Still, meals bring in needed revenue, and just as important, keep the post in the public's mind, the commander said. Post 88 offers tri-tip sandwich meals on Monday nights and meals of either spaghetti, ribs or steak on Friday nights. The cook, John Haggstrom, posts on his Facebook page what the meals will be and takes reservations so he knows now much to prepare, Lasiter said.
"We've been very successful, selling out almost every Monday night and Friday," the commander said. "So far, we've been doing all drive-through but we offer outside seating. But now that it's gotten cold, people probably won't be wanting to eat outdoors."

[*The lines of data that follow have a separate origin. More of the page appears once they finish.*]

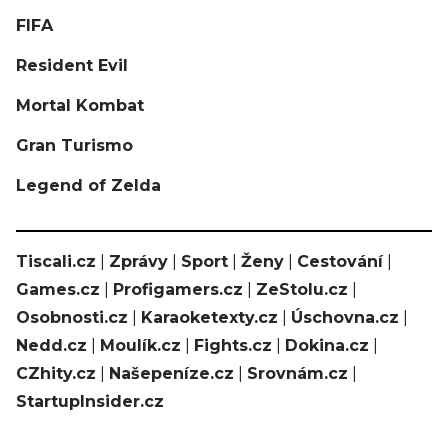
FIFA
Resident Evil
Mortal Kombat
Gran Turismo
Legend of Zelda
Tiscali.cz
|
Zprávy
|
Sport
|
Ženy
|
Cestování
|
Games.cz
|
Profigamers.cz
|
ZeStolu.cz
|
Osobnosti.cz
|
Karaoketexty.cz
|
Úschovna.cz
|
Nedd.cz
|
Moulík.cz
|
Fights.cz
|
Dokina.cz
|
CZhity.cz
|
Našepeníze.cz
|
Srovnám.cz
|
StartupInsider.cz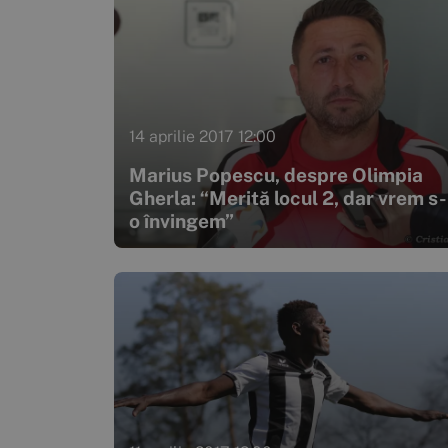
14 aprilie 2017 12:00
Marius Popescu, despre Olimpia
Gherla: “Merită locul 2, dar vrem s-
o învingem”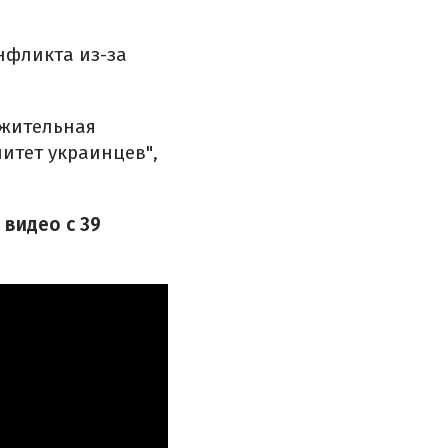
нфликта из-за
ожительная
итет украинцев",
 видео с 39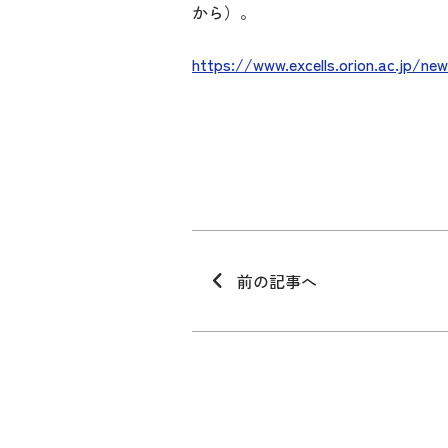
から）。
https://www.excells.orion.ac.jp/ne
前の記事へ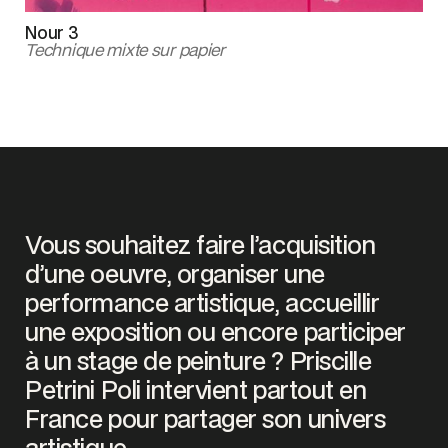
Nour 3
Technique mixte sur papier
Vous souhaitez faire l’acquisition
d’une oeuvre, organiser une
performance artistique, accueillir
une exposition ou encore participer
à un stage de peinture ? Priscille
Petrini Poli intervient partout en
France pour partager son univers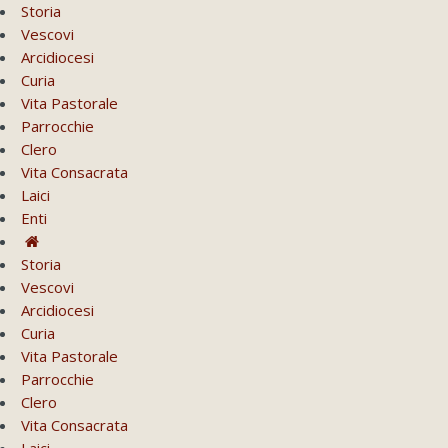
Storia
Vescovi
Arcidiocesi
Curia
Vita Pastorale
Parrocchie
Clero
Vita Consacrata
Laici
Enti
Storia
Vescovi
Arcidiocesi
Curia
Vita Pastorale
Parrocchie
Clero
Vita Consacrata
Laici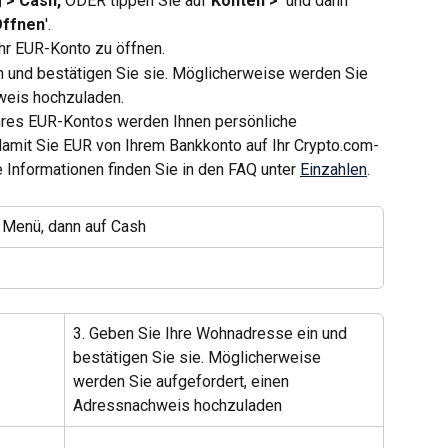
 > Cash, 
ODER tippen Sie auf 
Konten > 
 und dann 
ffnen
'.
Ihr EUR-Konto zu öffnen.
 und bestätigen Sie sie. Möglicherweise werden Sie 
weis hochzuladen.
Ihres EUR-Kontos werden Ihnen persönliche 
damit Sie EUR von Ihrem Bankkonto auf Ihr Crypto.com-
 Informationen finden Sie in den FAQ unter 
Einzahlen
.
≡ Menü, dann auf Cash
3. Geben Sie Ihre Wohnadresse ein und 
bestätigen Sie sie. Möglicherweise 
werden Sie aufgefordert, einen 
Adressnachweis hochzuladen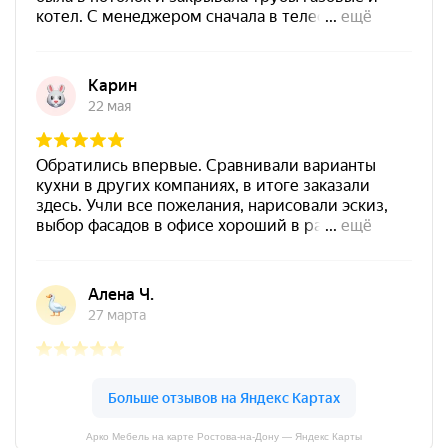
Арко Мебель на карте Ростова-на-Дону — Яндекс Карты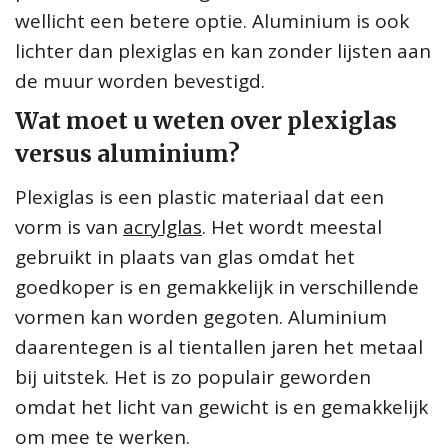
wellicht een betere optie. Aluminium is ook
lichter dan plexiglas en kan zonder lijsten aan
de muur worden bevestigd.
Wat moet u weten over plexiglas
versus aluminium?
Plexiglas is een plastic materiaal dat een
vorm is van
acrylglas
. Het wordt meestal
gebruikt in plaats van glas omdat het
goedkoper is en gemakkelijk in verschillende
vormen kan worden gegoten. Aluminium
daarentegen is al tientallen jaren het metaal
bij uitstek. Het is zo populair geworden
omdat het licht van gewicht is en gemakkelijk
om mee te werken.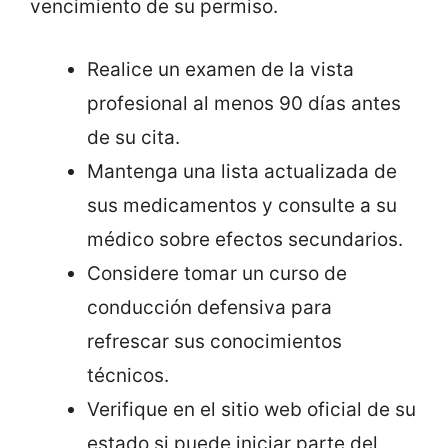
vencimiento de su permiso.
Realice un examen de la vista
profesional al menos 90 días antes
de su cita.
Mantenga una lista actualizada de
sus medicamentos y consulte a su
médico sobre efectos secundarios.
Considere tomar un curso de
conducción defensiva para
refrescar sus conocimientos
técnicos.
Verifique en el sitio web oficial de su
estado si puede iniciar parte del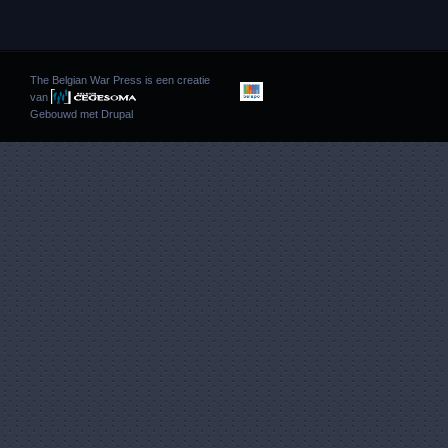
The Belgian War Press is een creatie
van
Gebouwd met
Drupal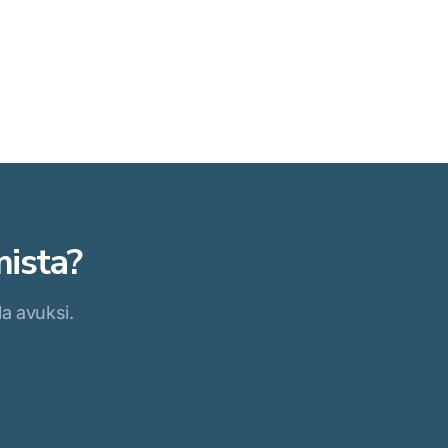
mista?
la avuksi.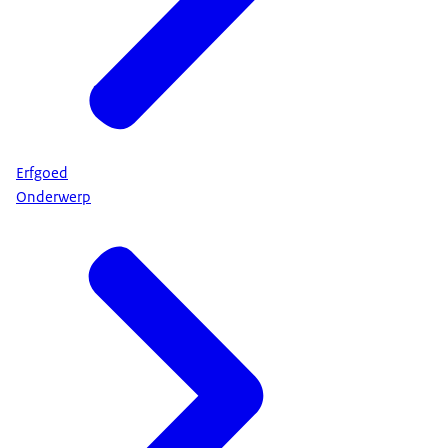
Erfgoed
Onderwerp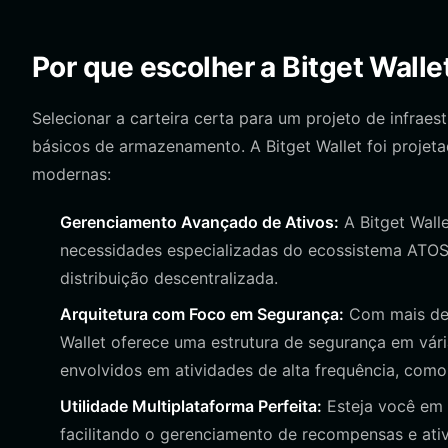
Por que escolher a Bitget Wall
Selecionar a carteira certa para um projeto de infra
básicos de armazenamento. A Bitget Wallet foi projet
modernas:
Gerenciamento Avançado de Ativos:
A Bitget Walle
necessidades especializadas do ecossistema ATOS
distribuição descentralizada.
Arquitetura com Foco em Segurança:
Com mais de 
Wallet oferece uma estrutura de segurança em vár
envolvidos em atividades de alta frequência, com
Utilidade Multiplataforma Perfeita:
Esteja você em t
facilitando o gerenciamento de recompensas e ativo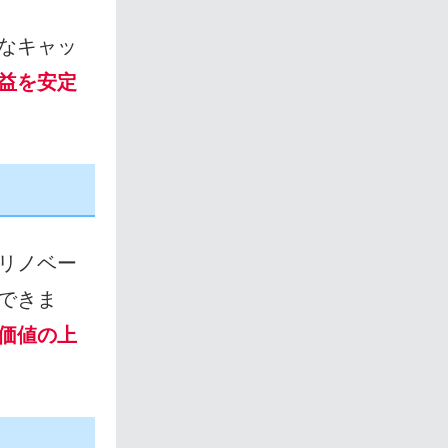
なキャッ
益を安定
リノベー
できま
価値の上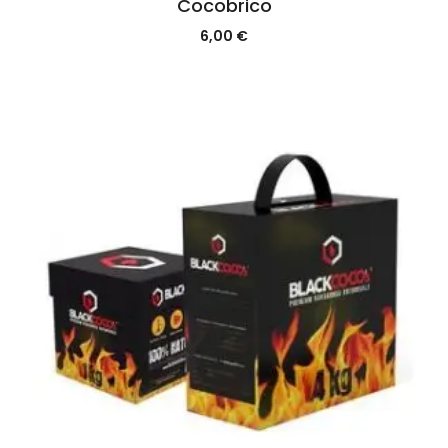
Cocobrico
6,00
€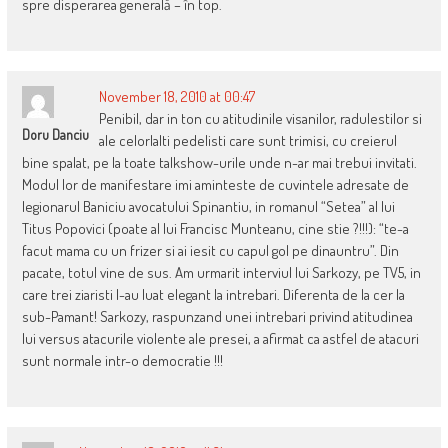
spre disperarea generală – în top.
November 18, 2010 at 00:47
Penibil, dar in ton cu atitudinile visanilor, radulestilor si
Doru Danciu
ale celorlalti pedelisti care sunt trimisi, cu creierul
bine spalat, pe la toate talkshow-urile unde n-ar mai trebui invitati.
Modul lor de manifestare imi aminteste de cuvintele adresate de
legionarul Baniciu avocatului Spinantiu, in romanul “Setea” al lui
Titus Popovici (poate al lui Francisc Munteanu, cine stie ?!!!): “te-a
facut mama cu un frizer si ai iesit cu capul gol pe dinauntru”. Din
pacate, totul vine de sus. Am urmarit interviul lui Sarkozy, pe TV5, in
care trei ziaristi l-au luat elegant la intrebari. Diferenta de la cer la
sub-Pamant! Sarkozy, raspunzand unei intrebari privind atitudinea
lui versus atacurile violente ale presei, a afirmat ca astfel de atacuri
sunt normale intr-o democratie !!!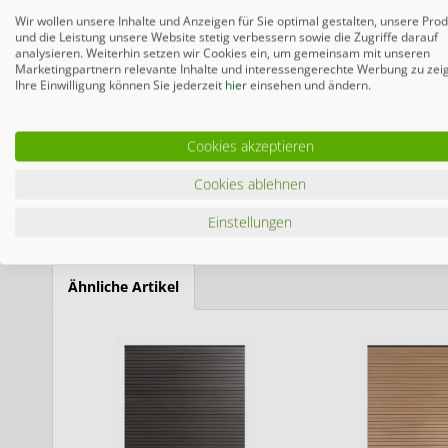
Wir wollen unsere Inhalte und Anzeigen für Sie optimal gestalten, unsere Pro
SERIE & HERSTELLER
und die Leistung unsere Website stetig verbessern sowie die Zugriffe darauf
analysieren. Weiterhin setzen wir Cookies ein, um gemeinsam mit unseren
System WPC Classic ist eine Serie von WPC-Zaun-Elementen
Marketingpartnern relevante Inhalte und interessengerechte Werbung zu zei
dienen. Die System WPC Classic Zaunelemente gibt es in den
Ihre Einwilligung können Sie jederzeit
hier
einsehen und ändern.
und Sand. Auch Tore bietet die System WPC Classic Serie, 
Brügmann Traumgarten steht für seinen Namen. Traumhaft 
sich endlich heimisch fühlen. Lockern Sie doch gerne Ihre 
Zwischenelementen aus der Serie System Glas auf. Auch die
Cookies akzeptieren
Elemente sind nicht nur besonders pflegeleicht, sondern ve
eine enorme Wertigkeit und lassen Sie damit in Ihrem Gart
Cookies ablehnen
gerne um!
Einstellungen
Ähnliche Artikel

A struggle for Modesto's VFW
At VFW Post 3199 of Modesto, loss of facility rentals for weddings, quinceaneras, work and retirement parties and more has cut deeply into everything from facilities upkeep to services offered to a scholarship fund, said Arlene Martinez, president of the post auxiliary.
Like its fellow Turlock post, the Hatch Road facility needs air conditioning and roof repairs, she said, and also has insurance, utilities and other ongoing costs.
Only in the few weeks that Stanislaus County has been in the red tier has the post been able to open at 25% capacity, she said, so revenue still is tight, there still are no rental bookings for limited use of the hall or the post's park area.
"We haven't had small-group gatherings here," Martinez said, and turnout for meals has been light. At a breakfast, "you might get a family of four or five at a table over here, and you may get one or two at a table over there. And then there are some that go outside there with the sun shining and pretty nice weather."
So the meal sales — Friday dinners, Saturday barbecued chicken sandwiches, Sunday breakfasts and a recent drive-through fried chicken dinner — "haven't made much of a dent, but it's a little bit coming in," she said.
What veterans groups really need, Martinez said, is an exemption to restrictions "so we can carry on to do what we always have done." Veterans, who have done so much for their country, deserve that, said the 73-year-old widow of veteran Daniel Martinez.
Her husband served more than 23 years in the military, from the Marines to the Army National Guard, she said. At age 56, he was deployed to Iraq.
He died two years ago, Martinez said, beginning to cry. Of him and his brothers and sisters in arms, she said, "I have this in my heart, because without them, where would we be?"